OpenAI has announced a major update to ChatGPT’s Voice mode, changing how users interact with the feature on both the web and the mobile app. The new experience allows users to engage in voice conversations directly within their ongoing chat, rather than switching to a separate interface.
With this update, users can now see a live transcript of their voice interactions, alongside visual elements that illustrate ChatGPT’s responses.
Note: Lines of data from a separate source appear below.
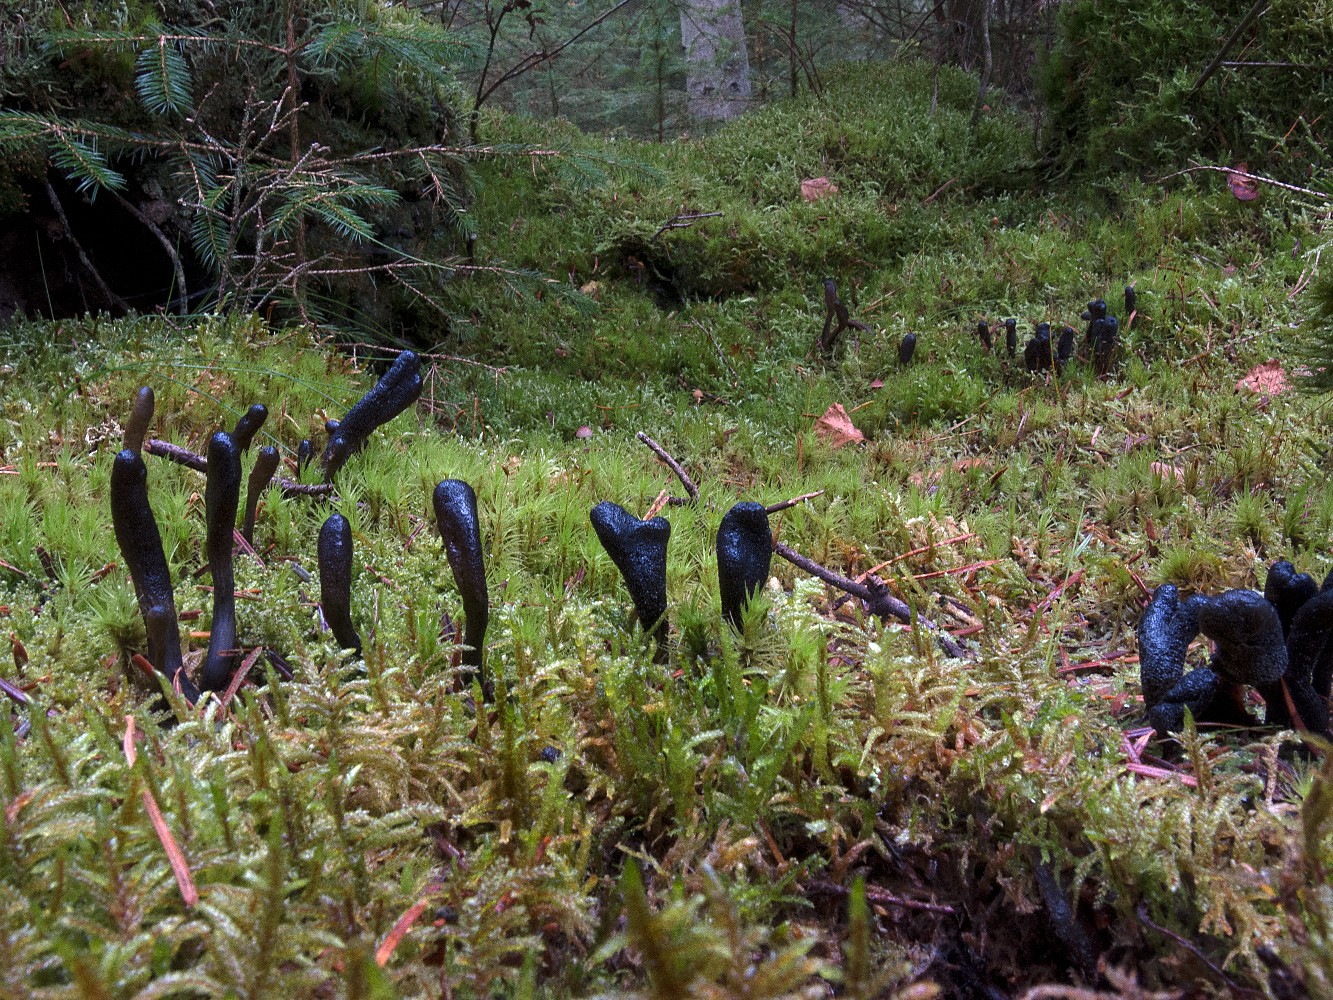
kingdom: Fungi
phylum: Ascomycota
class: Sordariomycetes
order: Hypocreales
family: Ophiocordycipitaceae
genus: Tolypocladium
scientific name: Tolypocladium ophioglossoides
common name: slank snyltekølle
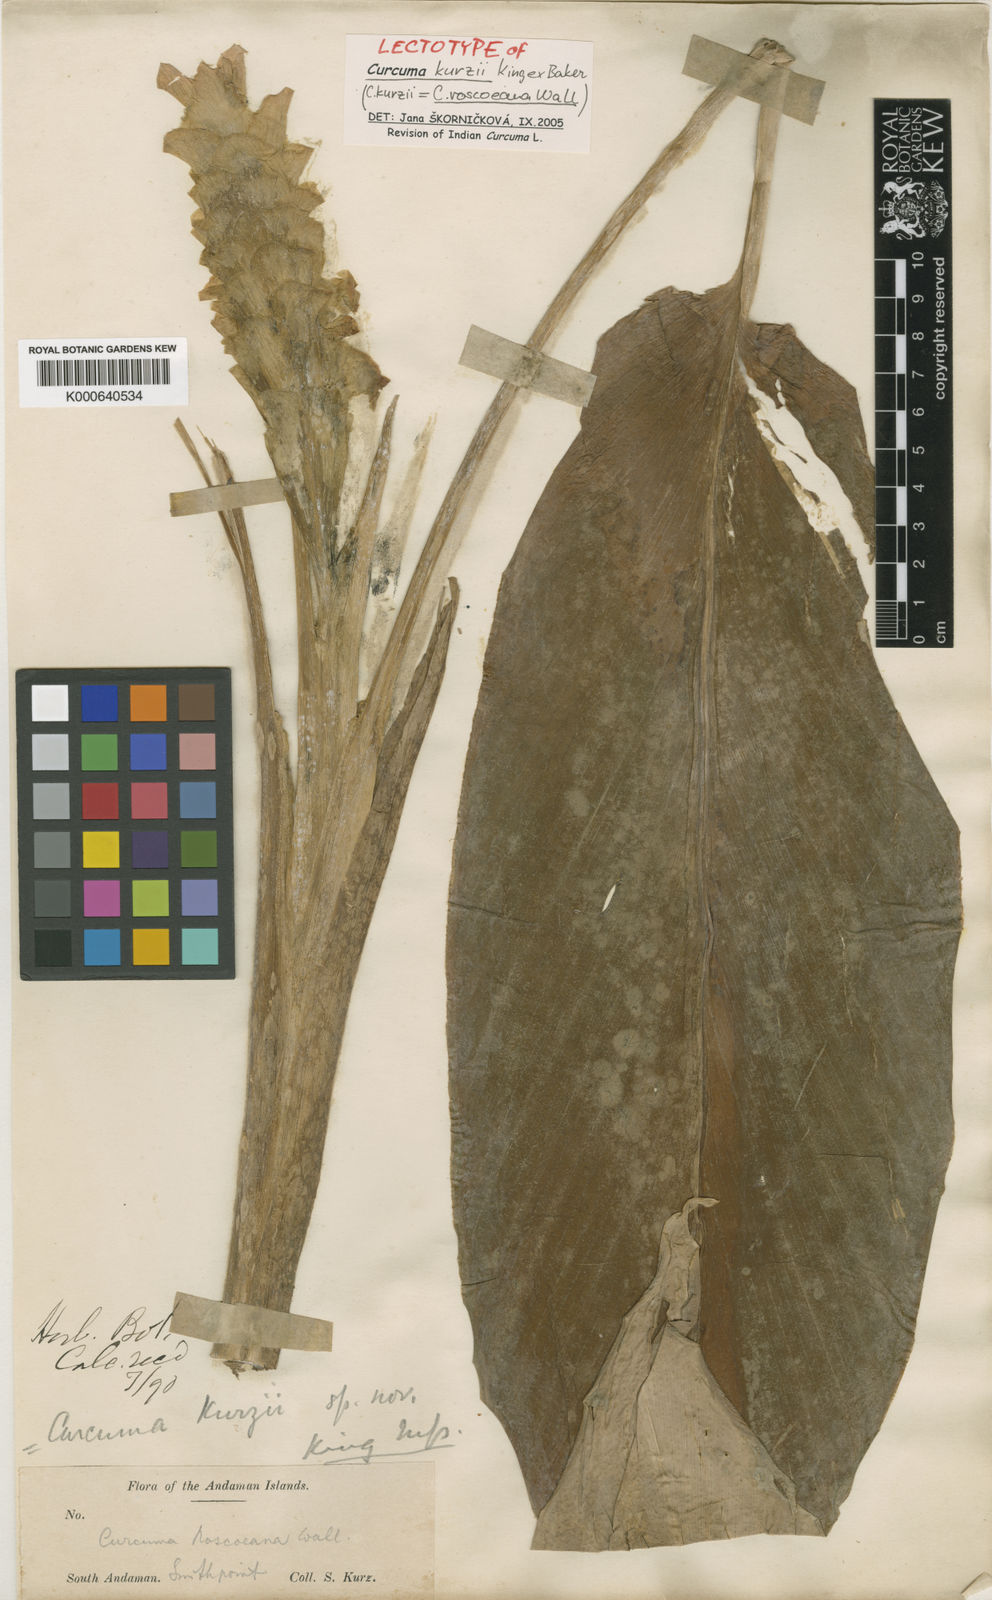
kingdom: Plantae
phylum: Tracheophyta
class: Liliopsida
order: Zingiberales
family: Zingiberaceae
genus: Curcuma
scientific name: Curcuma roscoeana
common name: Jewel of burma
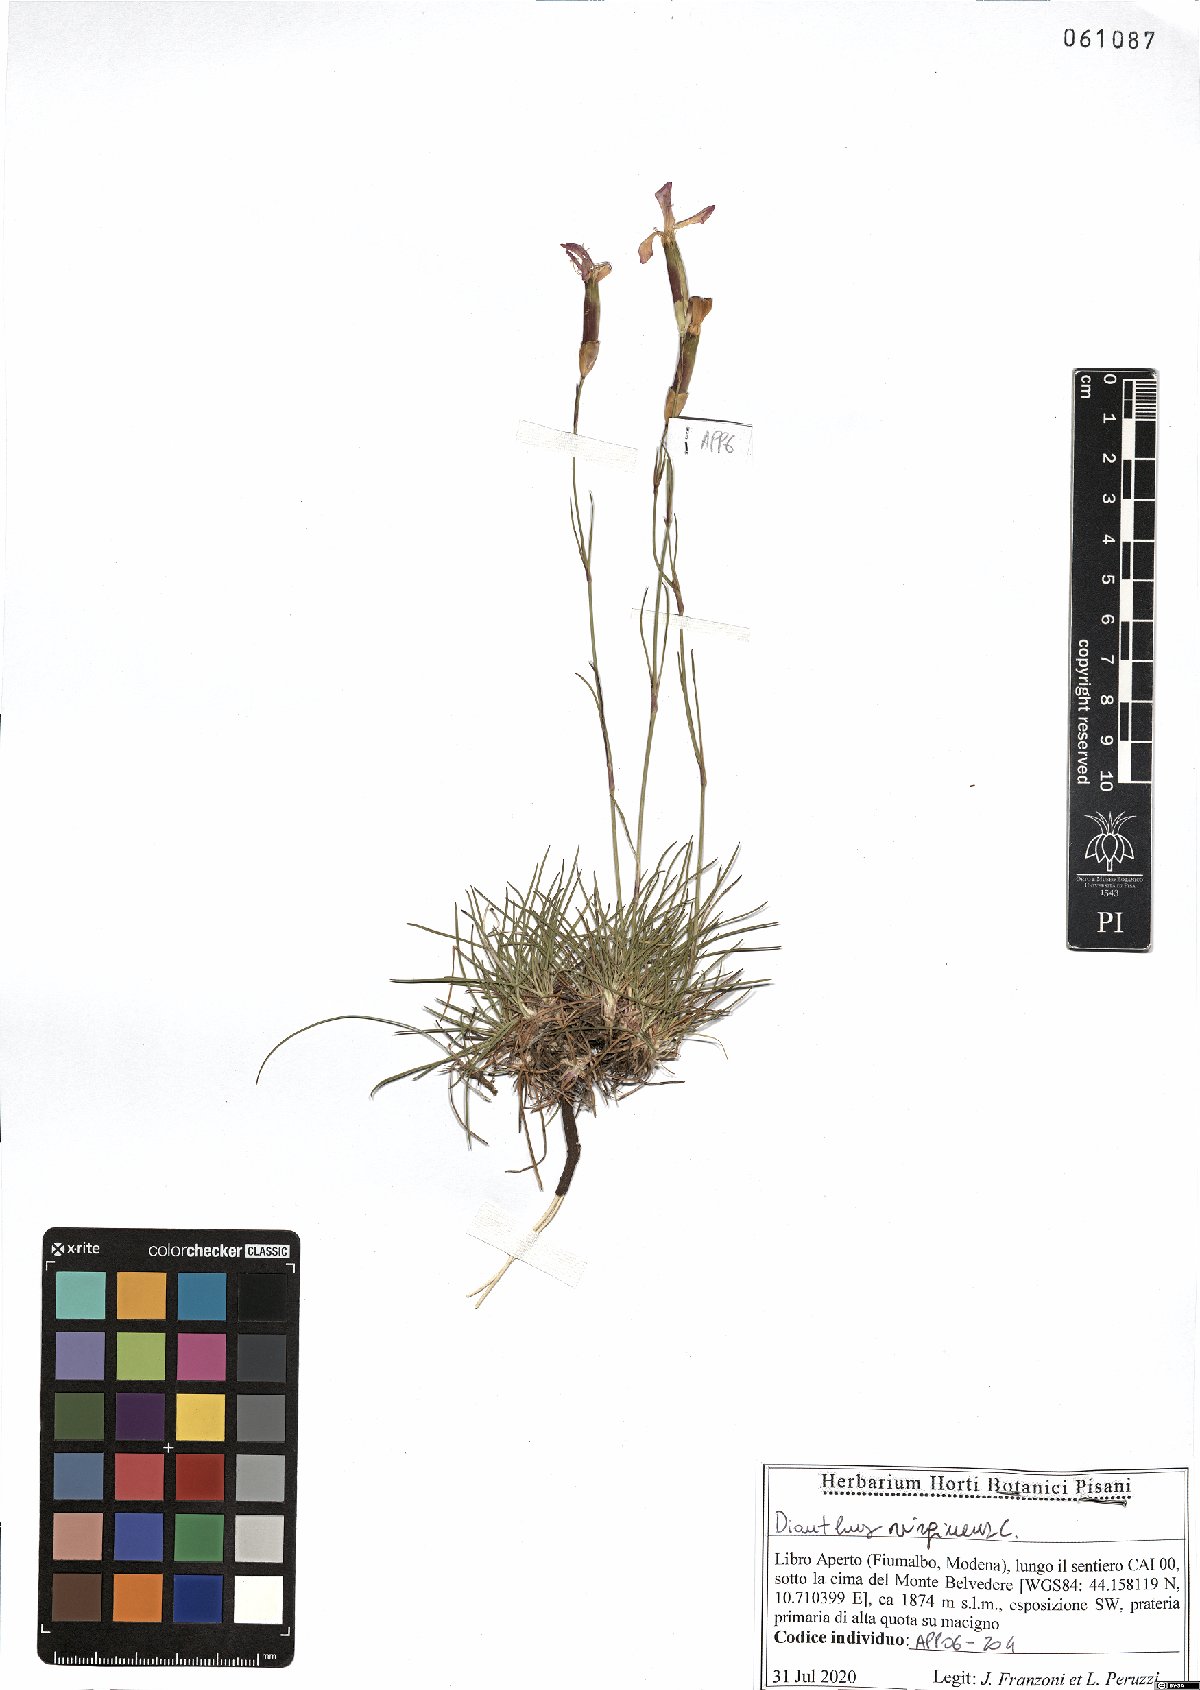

For example, in OpenAI’s demo, the assistant displayed a map of popular bakeries and photos of pastries from Tartine, complementing its spoken recommendations.
How to Start a Voice Chat
Initiating a voice conversation is simple:
- Tap or click the waveform icon next to ChatGPT’s text input field.
- Voice chats now occur inline, maintaining the context of your existing conversation.
For those who prefer the original orb-filled Voice interface, OpenAI has included an option to switch back by enabling Separate Mode under Voice Mode settings.
Why This Matters
Combining voice responses with visuals is a natural extension of ChatGPT’s multimodal capabilities. Users can already prompt the model with voice, images, and videos, so adding visual context to voice replies enhances clarity and engagement.
While Google’s Gemini Live has explored similar features—such as overlaying highlights on live video—OpenAI’s approach focuses on making voice conversations more informative and interactive, even if not fully reactive in real time.